Such identity negotiation processes are increasingly played out on social networks, where evaluation judgments regarding people’s competencies and abilities serve as important popularity indicators. Adolescents’ excessive tendency toward social comparison on social networks can entail risks and vulnerabilities for that age group. In university students, Vogel et al. (2015) found a higher level of social orientation and comparison, positively correlated with a greater use of social networks and negatively correlated with self-esteem and self-perception. In American university students, Lewin et al. (2022) found that the frequency of comparison of abilities was positively related to problematic use of the majority of social networks (Facebook, Instagram, Snapchat, TikTok, and Twitter); on the other hand, comparison of opinions was negatively related to problematic use of Facebook, Instagram, and Snapchat. In a study on adolescents, Geng et al. (2022) found a correlation between orientation toward social comparison and a more pronounced feeling of envy on social media by subjects who suffered from poor body image. Moreover, Fu et al. (2018) found that orientation toward social comparison was positively related to social competency and negatively related to depression when adolescents were competent and well-adapted. Further studies have found that comparison of opinions is positively associated with academic self-concept and positive social adaptation (Miao et al., 2018), as well as with self-esteem and materialism (Lins et al., 2016). In contrast, comparison of abilities is positively correlated with self-comparison, impulsive buying, and materialism (Lins et al., 2016), while it is negatively correlated with negative social adaptation (Miao et al., 2018). Pre-adolescents should thus learn how to develop and exert emotional competencies in online socialization processes.

◆ **Records**:

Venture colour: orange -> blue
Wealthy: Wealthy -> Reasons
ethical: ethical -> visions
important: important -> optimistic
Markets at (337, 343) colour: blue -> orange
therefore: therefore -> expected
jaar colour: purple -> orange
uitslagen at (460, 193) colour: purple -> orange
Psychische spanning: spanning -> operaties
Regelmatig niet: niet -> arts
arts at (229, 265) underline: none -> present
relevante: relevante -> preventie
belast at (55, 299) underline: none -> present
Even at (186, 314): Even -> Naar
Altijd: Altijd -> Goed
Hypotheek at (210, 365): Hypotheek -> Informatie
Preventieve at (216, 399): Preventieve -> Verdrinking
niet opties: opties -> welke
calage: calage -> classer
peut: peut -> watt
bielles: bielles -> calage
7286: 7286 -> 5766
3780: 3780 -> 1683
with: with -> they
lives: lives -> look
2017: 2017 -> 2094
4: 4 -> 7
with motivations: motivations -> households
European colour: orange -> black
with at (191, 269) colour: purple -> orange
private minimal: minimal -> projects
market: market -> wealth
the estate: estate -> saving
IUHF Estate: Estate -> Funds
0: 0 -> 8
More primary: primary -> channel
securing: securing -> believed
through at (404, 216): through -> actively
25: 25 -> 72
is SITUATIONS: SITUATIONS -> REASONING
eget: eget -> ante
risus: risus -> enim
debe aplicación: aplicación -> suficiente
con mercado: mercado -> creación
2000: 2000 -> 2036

◆ **Set exercise 1**: List every social network named in the passage on social comparison among young people.
◆ **Set exercise 2**: Carry on the passage about social comparison on social networks from its last sentence, writing the next part in the same style.
The entries have no role in this work.

◆ **Response 1**: Facebook, Instagram, Snapchat, TikTok, Twitter

◆ **Response 2**:
Our study aimed to compare the evolution of three separate groups of students who were given the same task to solve. The task consisted of a scenario designed to improve social-emotional competencies for interacting in online environments: specifically, to identify social comparison mechanisms on the Internet in adolescence, and to acquire knowledge regarding the effects such comparison can have on emotional and personal wellbeing. As explained above, group size is a key factor in collective intelligence models (Takefuji, 2023): many questions remain to be answered regarding how group size can exert an influence on the result of an interactive process on an online platform such as the one featured in this study, which combines work in small groups with the dissemination of the ideas they generate across the entire network of users, culminating in the application of a consensus mechanism.

We hypothesized that we would observe different results depending on group size. Thus, we compared a large group (over 200 members) with two groups of medium size (approx. 60 members each). The experiment was conducted with three groups of students enrolled in primary education who carried out an activity on the Kampal Collective Learning platform.

Materials and methods

Participants

A total of 399 students in 5th and 6th grade (primary school) from the Autonomous Community of Aragon (Spain) participated in this study. They were enrolled in 12 centers that agreed to participate in our project devoted to the subjects of collective intelligence and harmonious online coexistence, promoted by Zaragoza University and the Department of Education of the Government of Aragon. Participation was entirely anonymous: data regarding sex and age were not collected. In Spain, the 5th and 6th grade academic years are attended by children ages 11–12.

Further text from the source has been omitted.